EXCERPT PROVIDED:
********
Sadly, having two women contest a high-profile provincial election is an exception, not the norm. The country is still falling further behind when it comes to women in politics, particularly in federal elections.

Canada ranks a pitiful 61st globally for women in its national parliament, much lower than European countries and even lagging behind Australia, Britain and New Zealand. We ended up here because our leaders haven’t taken any meaningful action to include women at election time. It’s time to let party leaders know that gender balance in politics matters to Canadians.

Revisiting the suffragists’ playbook to demand parity in political representation might be a good idea.

Canadian women campaigned for the right to vote for more than three decades; activists began organizing in 1876 but didn’t win voting rights until 1918. Indigenous people would wait several more decades.

Hard work and creativity were key. Women established provincial and national suffragist organizations. They gathered signatures on petitions. They staged mock parliaments to demonstrate their political knowledge and debate skills. And they were opposed and scorned at every turn.

Now, it’s been more than 100 years since Agnes Macphail became the first woman to be elected to Parliament – yet men still hold 70 per cent of seats in the House of Commons.

This underrepresentation matters, because governments are much more likely to develop policies and prioritize spending on issues that affect women when women are actually sitting at the table.

Consider that feminist organizing and lobbying ensured that gender equality was enshrined in the 1982 Charter of Rights and Freedoms. But having guarantees on paper was not enough.

Even with constitutional guarantees, women have had to keep the pressure on. They’ve staged multiple protest marches to gain full reproductive rights and to call public attention to the problem of violence against women, including missing and murdered Indigenous girls and women.

The lesson keeps repeating itself: Change doesn’t just happen. Those with political power don’t easily concede the needs or perspectives of those who are not represented. Change happens when advocates mobilize others to join campaigns that call public – and then politicians’ – attention to problems of injustice, insecurity and inequality.
********
RECORDS:
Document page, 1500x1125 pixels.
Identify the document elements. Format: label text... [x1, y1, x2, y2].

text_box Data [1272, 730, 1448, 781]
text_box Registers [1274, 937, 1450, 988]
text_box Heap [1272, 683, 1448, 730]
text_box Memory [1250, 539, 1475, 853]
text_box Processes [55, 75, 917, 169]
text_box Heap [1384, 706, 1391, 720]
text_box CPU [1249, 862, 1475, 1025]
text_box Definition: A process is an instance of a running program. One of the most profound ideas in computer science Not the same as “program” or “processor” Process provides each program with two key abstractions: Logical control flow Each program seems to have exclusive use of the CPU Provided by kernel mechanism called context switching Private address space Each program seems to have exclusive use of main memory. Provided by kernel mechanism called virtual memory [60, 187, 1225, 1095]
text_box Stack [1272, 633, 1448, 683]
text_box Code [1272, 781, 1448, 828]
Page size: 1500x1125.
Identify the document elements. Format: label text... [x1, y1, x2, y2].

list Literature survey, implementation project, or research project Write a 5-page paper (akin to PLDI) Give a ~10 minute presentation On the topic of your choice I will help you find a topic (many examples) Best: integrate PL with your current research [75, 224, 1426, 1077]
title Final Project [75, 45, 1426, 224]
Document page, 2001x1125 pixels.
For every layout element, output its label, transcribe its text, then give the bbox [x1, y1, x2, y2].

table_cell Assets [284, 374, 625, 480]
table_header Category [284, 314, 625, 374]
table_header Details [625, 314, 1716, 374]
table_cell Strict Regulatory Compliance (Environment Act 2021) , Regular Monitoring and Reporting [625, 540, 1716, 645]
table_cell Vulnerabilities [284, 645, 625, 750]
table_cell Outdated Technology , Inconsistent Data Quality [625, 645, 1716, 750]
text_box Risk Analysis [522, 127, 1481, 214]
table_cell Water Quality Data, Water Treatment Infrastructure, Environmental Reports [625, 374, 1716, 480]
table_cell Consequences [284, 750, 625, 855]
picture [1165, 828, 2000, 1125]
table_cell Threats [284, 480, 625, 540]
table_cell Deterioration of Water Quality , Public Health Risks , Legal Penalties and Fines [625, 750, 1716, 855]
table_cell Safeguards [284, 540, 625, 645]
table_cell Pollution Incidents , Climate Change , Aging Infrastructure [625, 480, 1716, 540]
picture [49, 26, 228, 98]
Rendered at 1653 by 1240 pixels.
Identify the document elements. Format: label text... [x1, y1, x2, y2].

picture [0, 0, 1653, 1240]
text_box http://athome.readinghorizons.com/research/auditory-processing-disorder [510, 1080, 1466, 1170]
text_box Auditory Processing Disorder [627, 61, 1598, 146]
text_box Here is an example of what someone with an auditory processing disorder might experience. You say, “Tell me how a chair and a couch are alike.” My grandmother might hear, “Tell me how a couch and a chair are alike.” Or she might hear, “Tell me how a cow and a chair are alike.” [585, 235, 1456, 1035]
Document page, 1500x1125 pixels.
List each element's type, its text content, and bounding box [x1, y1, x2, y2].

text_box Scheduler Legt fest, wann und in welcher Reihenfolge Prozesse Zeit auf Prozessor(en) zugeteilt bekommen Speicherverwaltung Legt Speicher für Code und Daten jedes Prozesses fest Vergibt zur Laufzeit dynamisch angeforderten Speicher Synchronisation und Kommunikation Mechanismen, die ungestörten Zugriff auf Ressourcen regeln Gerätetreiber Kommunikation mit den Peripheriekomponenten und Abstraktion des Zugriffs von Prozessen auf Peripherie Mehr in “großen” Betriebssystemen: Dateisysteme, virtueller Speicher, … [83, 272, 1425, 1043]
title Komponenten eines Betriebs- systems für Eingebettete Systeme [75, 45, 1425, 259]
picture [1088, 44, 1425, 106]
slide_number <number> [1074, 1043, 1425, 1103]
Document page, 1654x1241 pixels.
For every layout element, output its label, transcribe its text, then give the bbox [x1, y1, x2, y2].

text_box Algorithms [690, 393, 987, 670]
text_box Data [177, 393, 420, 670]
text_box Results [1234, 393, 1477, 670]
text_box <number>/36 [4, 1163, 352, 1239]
********
REQUIRED ACTIONS:
- a) Answer from the piece on women in Canadian politics:
(i) Where does Canada rank globally for women in its national parliament?
(ii) In what year did Canadian activists begin organizing for the vote, and in what year did women win it?
(iii) What share of seats in the House of Commons do men still hold?
- b) Rewrite the rows, starting at the first row and ending at the line that contains "text_box CPU [1249, 862, 1475, 1025]", with "Identify" changed to "Name" and everything else left as is.
The women-in-politics piece and the rows have nothing to do with each other.

EXPECTED ANSWERS:
- a)
(i) 61st
(ii) They began organizing in 1876 and won voting rights in 1918.
(iii) 70 per cent

- b)
Document page, 1500x1125 pixels.
Name the document elements. Format: label text... [x1, y1, x2, y2].

text_box Data [1272, 730, 1448, 781]
text_box Registers [1274, 937, 1450, 988]
text_box Heap [1272, 683, 1448, 730]
text_box Memory [1250, 539, 1475, 853]
text_box Processes [55, 75, 917, 169]
text_box Heap [1384, 706, 1391, 720]
text_box CPU [1249, 862, 1475, 1025]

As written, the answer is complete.